このnoteは、東大野球部に学生スタッフとして所属する私、齋藤周が、日々の練習内容や気づいたことをメモしておくためのものです。

「アウト交換」という概念

野球で得点するためには、3アウトを取られるまでにホームにランナーを返さなければいけません。ベースは4つありますから、3つのアウトを取られる前に4回進塁しなければいけないわけです。

要は、野球は漸化式のようなものなんです。一定確率で、いくつかの限られた局面が順番に現れます。0アウト1塁の次は○○%で1アウト2塁になる、みたいな感じです。

東大野球部では、「アウト交換」という言葉がよく使われます。「1つのアウトと交換で1つの進塁を得る」という意味です。

例えば送りバントや犠牲フライなどは典型的なアウト交換ですね。他にも、内野ゴロの間にランナーが進塁するなどのプレーもアウト交換だといえます。

さて、無死1塁の状況を考えてみましょう。ここからアウト交換のプレーが3回起こるとすると、無死1塁→1死2塁→2死3塁→3死となってしまい、得点することができません。すなわち、無死1塁の状況から得点するためには、最低でも1回はアウト交換でない進塁を実現しなければならないのです。

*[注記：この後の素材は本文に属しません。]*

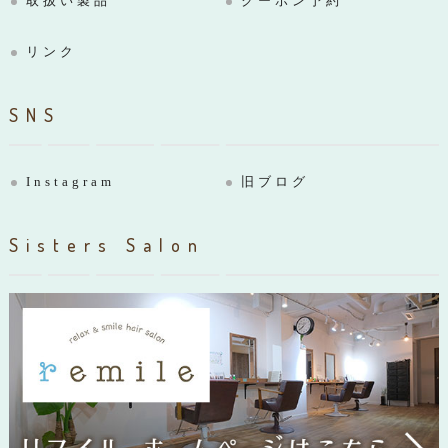
取扱い製品
クーポン予約
リンク
SNS
Instagram
旧ブログ
Sisters Salon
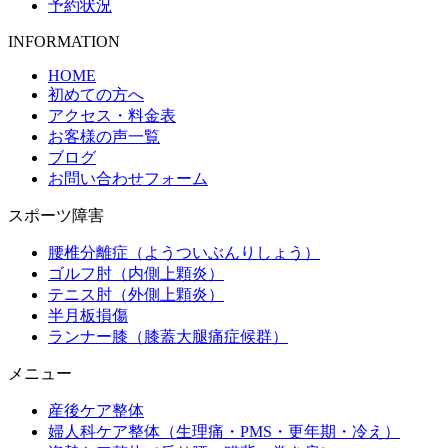
予約状況
INFORMATION
HOME
初めての方へ
アクセス・料金表
お客様の声一覧
ブログ
お問い合わせフォーム
スポーツ障害
腰椎分離症（ようついぶんりしょう）
ゴルフ肘（内側上顆炎）
テニス肘（外側上顆炎）
半月板損傷
ランナー膝（膝蓋大腿痛症候群）
メニュー
産後ケア整体
婦人科ケア整体（生理痛・PMS・更年期・冷え）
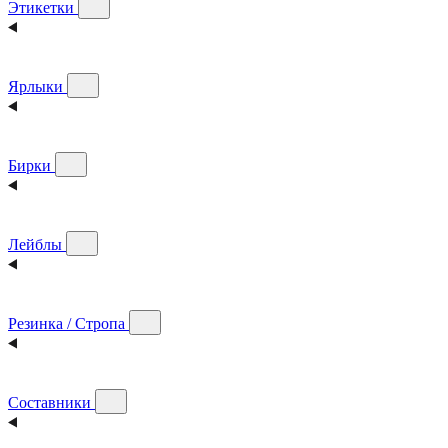
Этикетки
Ярлыки
Бирки
Лейблы
Резинка / Стропа
Составники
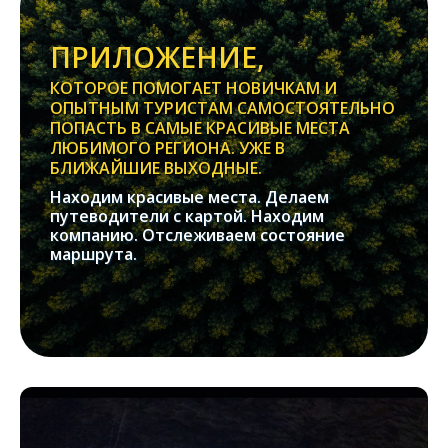
ПРИЛОЖЕНИЕ,
КОТОРОЕ ПОМОГАЕТ НОВИЧКАМ И
ОПЫТНЫМ ТУРИСТАМ САМОСТОЯТЕЛЬНО
ПОПАСТЬ В САМЫЕ КРАСИВЫЕ МЕСТА
ЛЮБИМОГО РЕГИОНА. УЖЕ В
БЛИЖАЙШИЕ ВЫХОДНЫЕ.
Находим красивые места. Делаем
путеводители с картой. Находим
компанию. Отслеживаем состояние
маршрута.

具体的にアウト交換でない進塁にはどのようなものがあるでしょうか。

わかりやすい例としてはヒットや盗塁などがあります。他にも、ヒット1本で2塁からホームに帰ってきたり、送球の間に1つ先の塁まで進むといったプレーもアウト交換でない進塁だと言えますね。(四死球やエラーなどは自チームでコントロールできない要因なので含めていません。)

送りバントや内野ゴロでの進塁などアウト交換のプレーは比較的再現性の高いプレーが多いですが、アウト交換でないプレーは簡単ではありません。ですから私は、このアウト交換でない進塁をいかに作るかというところを日々考えています。

高校野球においては、金属バットの特性から長打が出やすいため、1本のヒットで複数の進塁を達成できる確率も高くなっています。長打は得点を取るためには1番効率がいいですから、トレーニングを積んでパワーをつけ、長打を狙っていくという作戦は合理的だといえるでしょう。

しかし大学野球では長打がかなり減るため、長打以外でいかにアウト交換でない進塁を作るか、というところがキーになります。例えば2020秋の東大では、長打は10試合で二塁打6本、本塁打1本の合計7本でした。1試合あたりでみると0.7本ということになります。

参考までに2020年のプロ野球では、シーズン120試合の中で大体300本くらい長打が出ていました。1試合あたりでみると2.5本という計算になります。MLBではもっと多いことでしょう。これだけ長打が出るならまた状況は変わってきそうです。

このように、同じスポーツでもその時々の細かい競技特性の違いに応じて最適な戦略も変わってくるのですね。何かの参考になれば幸いです。